Exercise
Extract each line of the listing below that contains the string "Süden".

Excerpted data

━━━━━━━━━━━━━━━━━━━━━━━━━━━━━━

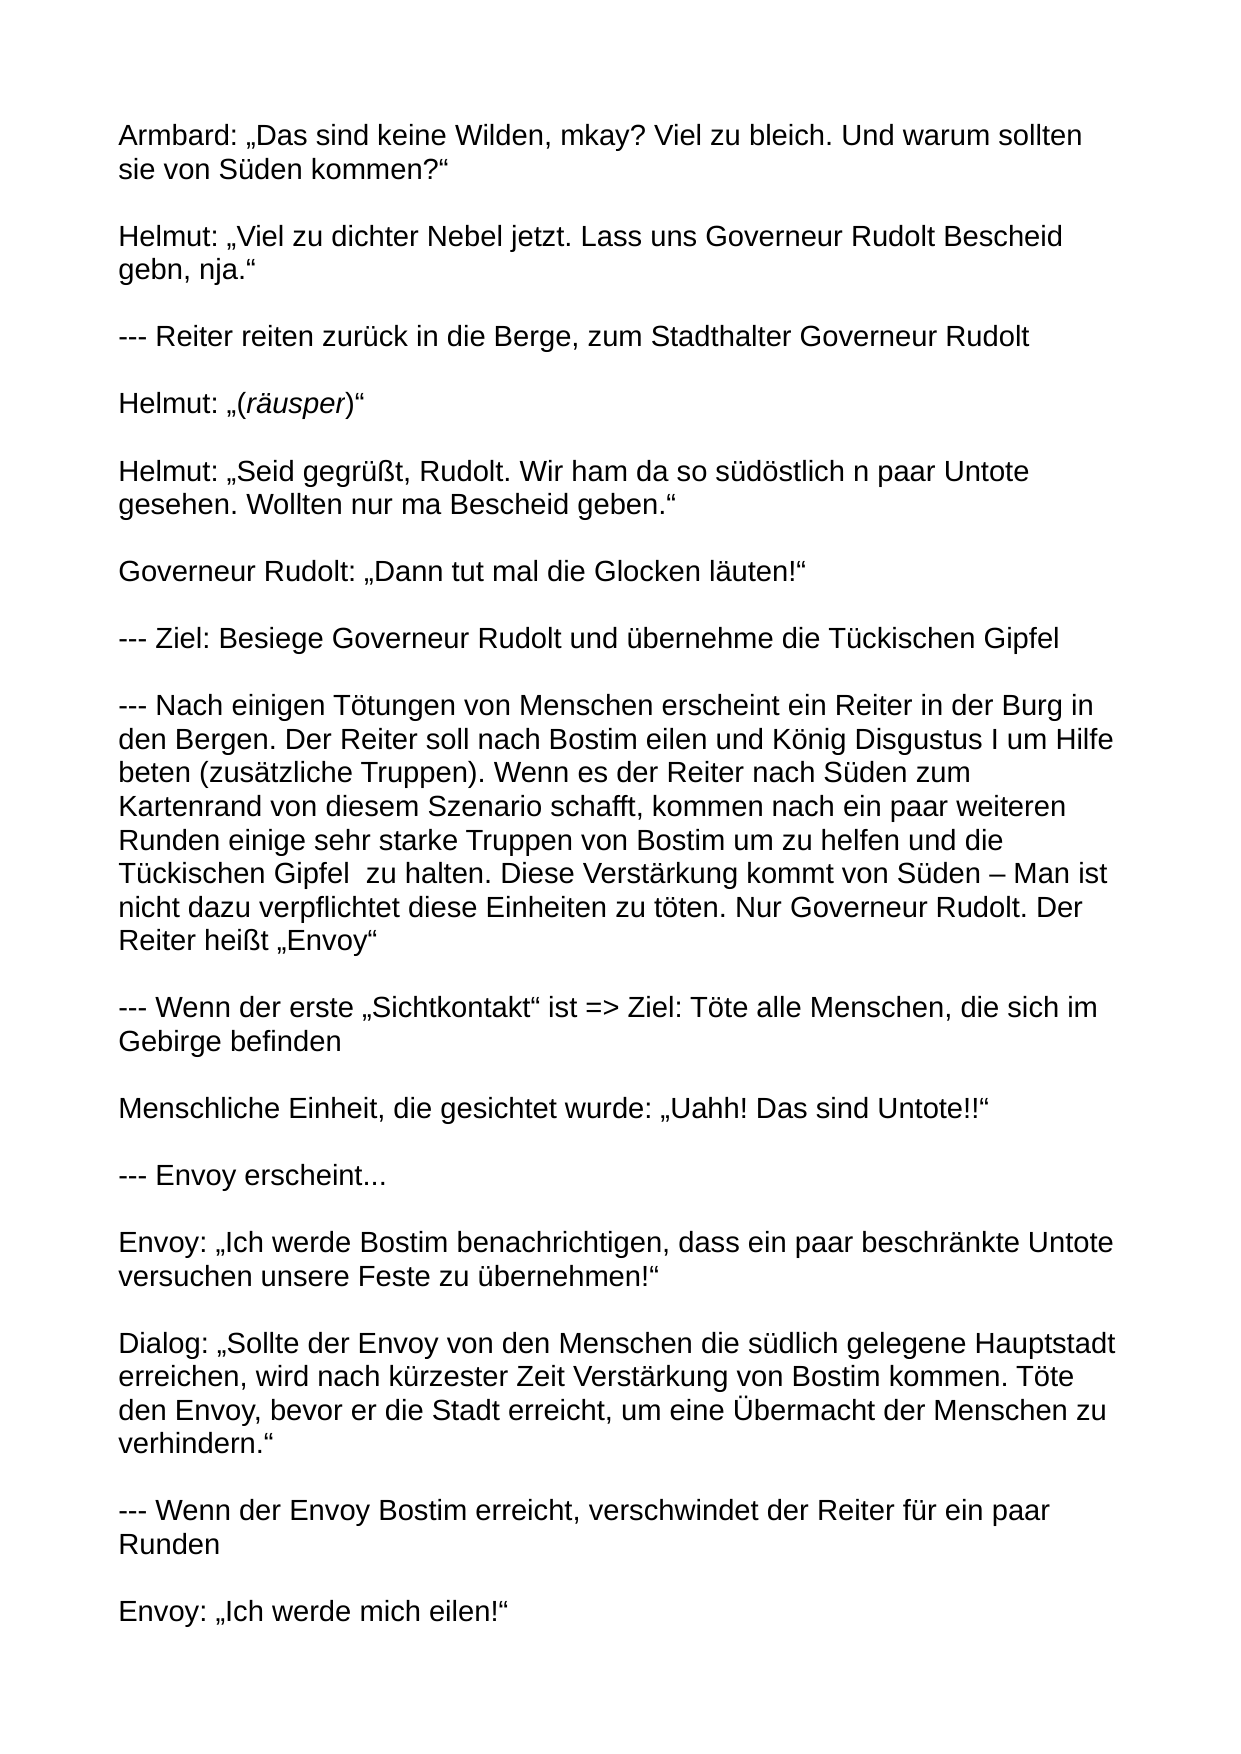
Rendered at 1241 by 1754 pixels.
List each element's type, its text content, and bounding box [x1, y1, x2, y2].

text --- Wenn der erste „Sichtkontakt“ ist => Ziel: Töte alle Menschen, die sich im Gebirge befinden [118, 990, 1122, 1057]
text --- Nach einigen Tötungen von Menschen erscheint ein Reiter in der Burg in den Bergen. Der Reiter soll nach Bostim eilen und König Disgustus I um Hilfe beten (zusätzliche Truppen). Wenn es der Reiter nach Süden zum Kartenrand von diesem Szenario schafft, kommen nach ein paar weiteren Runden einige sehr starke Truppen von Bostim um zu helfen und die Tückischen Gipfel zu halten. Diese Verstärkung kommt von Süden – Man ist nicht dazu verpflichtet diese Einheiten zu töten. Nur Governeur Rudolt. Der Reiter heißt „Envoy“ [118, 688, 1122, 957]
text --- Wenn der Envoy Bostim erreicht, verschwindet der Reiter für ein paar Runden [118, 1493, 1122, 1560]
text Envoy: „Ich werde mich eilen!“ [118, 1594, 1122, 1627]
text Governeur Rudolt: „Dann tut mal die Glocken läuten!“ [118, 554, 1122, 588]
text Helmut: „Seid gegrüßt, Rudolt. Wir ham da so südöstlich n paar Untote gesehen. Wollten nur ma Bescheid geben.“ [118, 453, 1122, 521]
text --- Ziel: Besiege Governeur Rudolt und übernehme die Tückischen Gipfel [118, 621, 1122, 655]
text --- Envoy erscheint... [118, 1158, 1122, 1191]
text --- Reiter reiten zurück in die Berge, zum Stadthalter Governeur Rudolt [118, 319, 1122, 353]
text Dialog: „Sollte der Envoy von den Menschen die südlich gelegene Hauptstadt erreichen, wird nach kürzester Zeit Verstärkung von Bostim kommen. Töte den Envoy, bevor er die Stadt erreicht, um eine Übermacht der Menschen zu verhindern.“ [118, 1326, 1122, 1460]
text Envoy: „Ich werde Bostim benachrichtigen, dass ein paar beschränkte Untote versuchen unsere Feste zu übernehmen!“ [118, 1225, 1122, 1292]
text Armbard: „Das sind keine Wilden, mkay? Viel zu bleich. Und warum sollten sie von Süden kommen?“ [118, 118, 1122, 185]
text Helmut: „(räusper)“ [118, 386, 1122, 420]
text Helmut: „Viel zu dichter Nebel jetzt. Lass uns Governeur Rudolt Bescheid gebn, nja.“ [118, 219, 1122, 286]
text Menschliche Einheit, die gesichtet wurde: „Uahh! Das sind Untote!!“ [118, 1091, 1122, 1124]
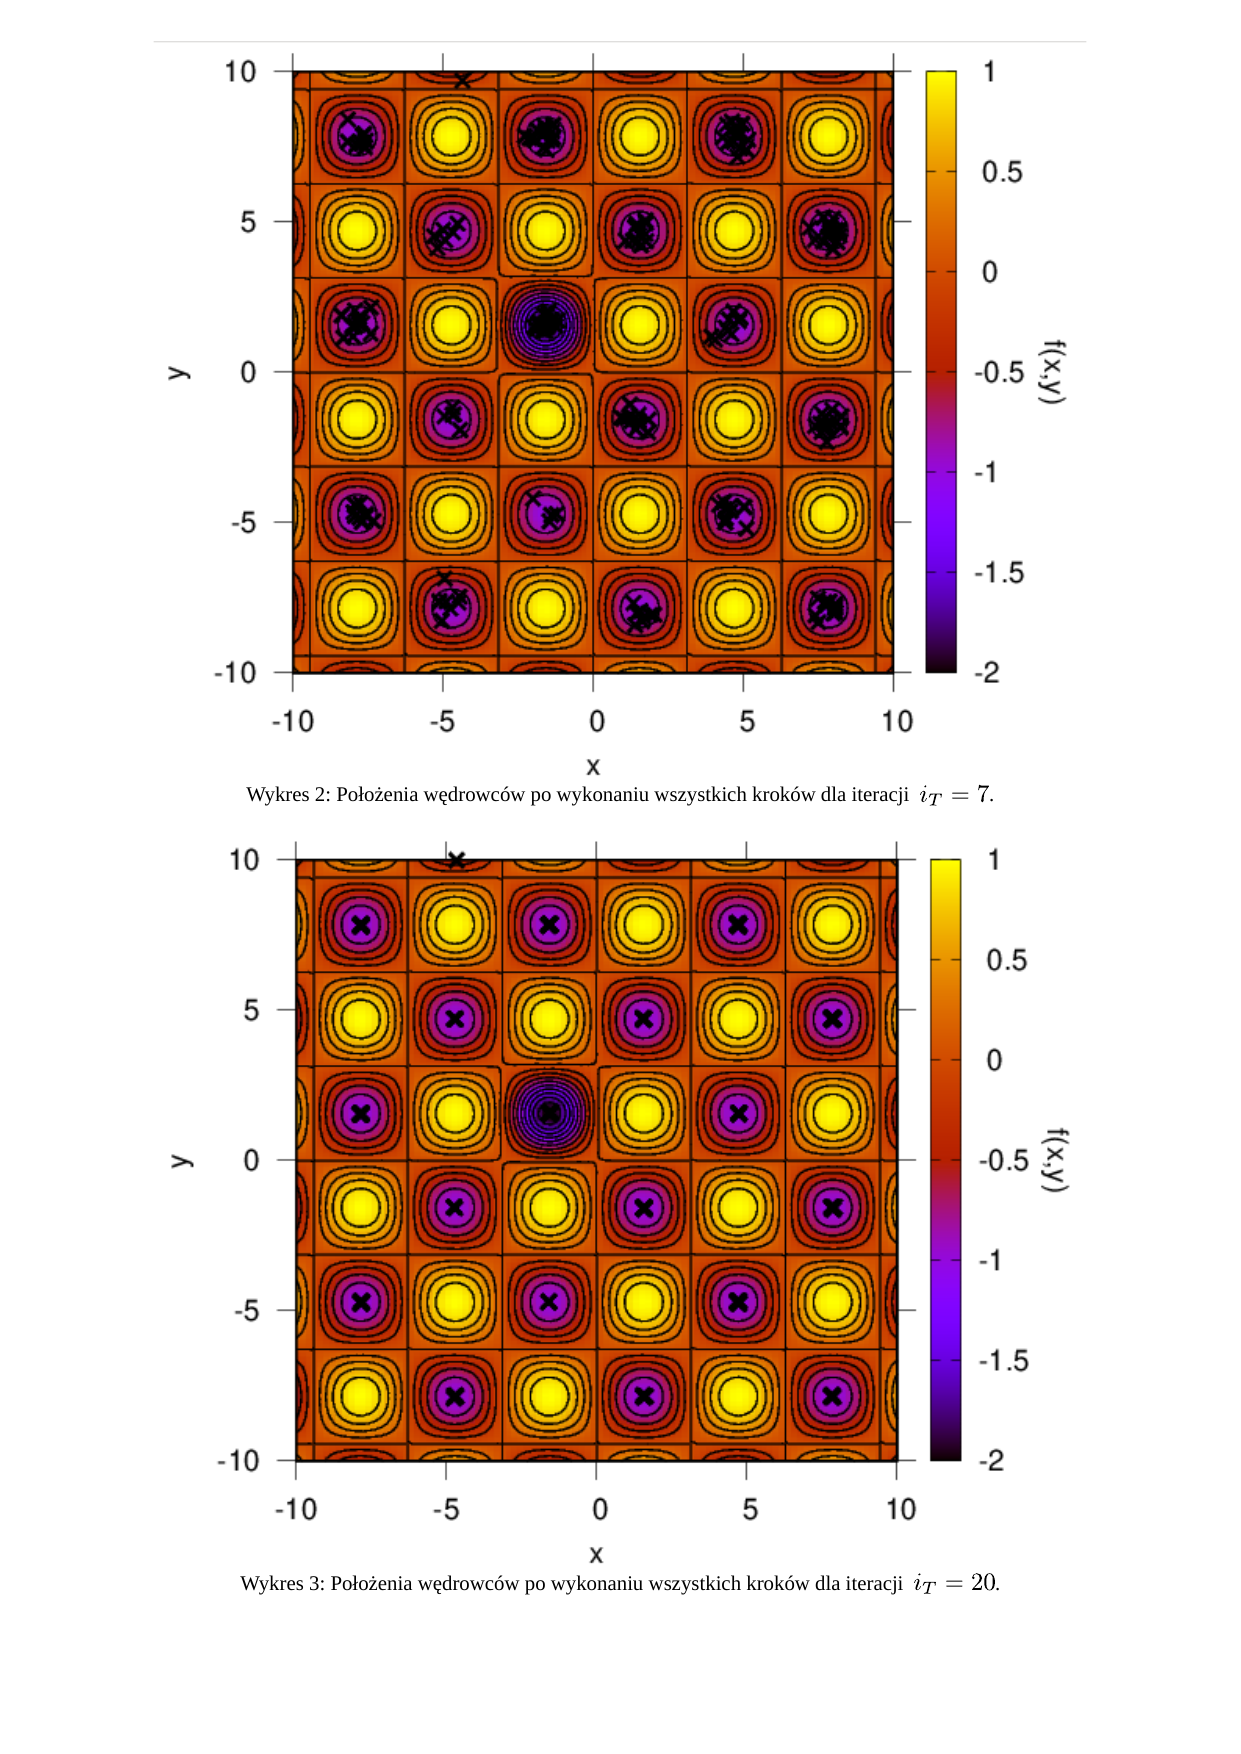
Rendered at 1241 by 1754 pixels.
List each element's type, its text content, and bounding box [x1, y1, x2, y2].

━━━━━━━━━━━━━━━━━━━━━━━━━━━━━━

Exercise answer
text --- Nach einigen Tötungen von Menschen erscheint ein Reiter in der Burg in den Bergen. Der Reiter soll nach Bostim eilen und König Disgustus I um Hilfe beten (zusätzliche Truppen). Wenn es der Reiter nach Süden zum Kartenrand von diesem Szenario schafft, kommen nach ein paar weiteren Runden einige sehr starke Truppen von Bostim um zu helfen und die Tückischen Gipfel zu halten. Diese Verstärkung kommt von Süden – Man ist nicht dazu verpflichtet diese Einheiten zu töten. Nur Governeur Rudolt. Der Reiter heißt „Envoy“ [118, 688, 1122, 957]
text Armbard: „Das sind keine Wilden, mkay? Viel zu bleich. Und warum sollten sie von Süden kommen?“ [118, 118, 1122, 185]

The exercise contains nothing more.